▸ **Extract to read**
*** Block opens ***

On Tuesday, Crossword Cybersecurity Plc, a cybersecurity solutions company, released a new report demonstrating that UK companies are increasingly worried about cyber-attacks. In the survey of more than 200 CISOs and senior cybersecurity professionals, 40% of respondents said that their current cybersecurity strategy will likely be outdated in just two years. A further 37% said this would happen in three years.
The ever-increasing number of cyber-attacks coupled with constant tech innovation means companies must continuously update their cybersecurity strategies. More than three-fifths (61.4%) of participants marked themselves as “fairly confident” in their ability to thwart cyber-attacks.
To keep up with the risk of cyber-attacks, companies need to invest more funds into cybersecurity solutions. With this in mind, only 44% of respondents said they had the means necessary to protect their organization against immediate and mid-term risk, alongside tech trends. There is a pressing need for companies to develop cybersecurity strategies to mitigate long-term threats.
“Boards must make sure CISOs have the budget necessary to get short-term issues under control and then begin planning a long-term business-wide strategy. Such a strategy should be supported by a standard operating model with robust processes and policies for the company’s entire supply chain. Every month of delay leaves businesses open to potentially crippling cyber-attacks,” stated Stuart Jubb, Group Managing Director at Crossword Cybersecurity plc, in a press release.

*** Block closes ***

Rows taken from a collection
*** Block opens ***

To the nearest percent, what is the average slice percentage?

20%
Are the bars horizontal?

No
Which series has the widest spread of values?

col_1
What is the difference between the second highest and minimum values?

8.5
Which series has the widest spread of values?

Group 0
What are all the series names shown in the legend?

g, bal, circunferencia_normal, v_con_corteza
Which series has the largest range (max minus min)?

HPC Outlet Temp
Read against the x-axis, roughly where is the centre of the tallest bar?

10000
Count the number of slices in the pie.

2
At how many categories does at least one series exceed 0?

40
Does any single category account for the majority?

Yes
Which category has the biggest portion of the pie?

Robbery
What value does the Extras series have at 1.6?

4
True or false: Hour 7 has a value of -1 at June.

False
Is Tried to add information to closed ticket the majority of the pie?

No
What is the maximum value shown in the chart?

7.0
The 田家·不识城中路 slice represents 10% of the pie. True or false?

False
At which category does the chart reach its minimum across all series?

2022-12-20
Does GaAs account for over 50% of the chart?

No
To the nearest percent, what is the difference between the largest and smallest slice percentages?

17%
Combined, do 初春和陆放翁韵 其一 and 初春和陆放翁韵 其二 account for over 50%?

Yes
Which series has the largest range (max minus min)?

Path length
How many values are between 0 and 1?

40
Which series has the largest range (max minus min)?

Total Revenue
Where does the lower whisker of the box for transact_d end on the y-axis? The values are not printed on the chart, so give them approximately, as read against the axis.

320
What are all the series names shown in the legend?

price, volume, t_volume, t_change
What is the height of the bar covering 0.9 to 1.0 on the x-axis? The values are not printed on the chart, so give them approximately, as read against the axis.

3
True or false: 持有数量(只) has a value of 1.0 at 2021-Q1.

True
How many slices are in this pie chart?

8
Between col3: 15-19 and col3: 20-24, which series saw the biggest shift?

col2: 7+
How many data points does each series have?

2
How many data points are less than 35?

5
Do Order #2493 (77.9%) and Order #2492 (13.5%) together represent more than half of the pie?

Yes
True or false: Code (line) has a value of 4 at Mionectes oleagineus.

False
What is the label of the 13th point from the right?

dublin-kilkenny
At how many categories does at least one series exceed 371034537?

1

*** Block closes ***

▸ **What to do**
- a) Copy the stretch of the cybersecurity report from "To keep up with" through "mitigate long-term threats.", substituting "money" for "funds".
- b) According to the cybersecurity report, what percentage of respondents expected their current cybersecurity strategy to be outdated in two years?
These rows have no connection to the cybersecurity report.

▸ **Solutions for each task**
- a)
To keep up with the risk of cyber-attacks, companies need to invest more money into cybersecurity solutions. With this in mind, only 44% of respondents said they had the means necessary to protect their organization against immediate and mid-term risk, alongside tech trends. There is a pressing need for companies to develop cybersecurity strategies to mitigate long-term threats.

- b) 40%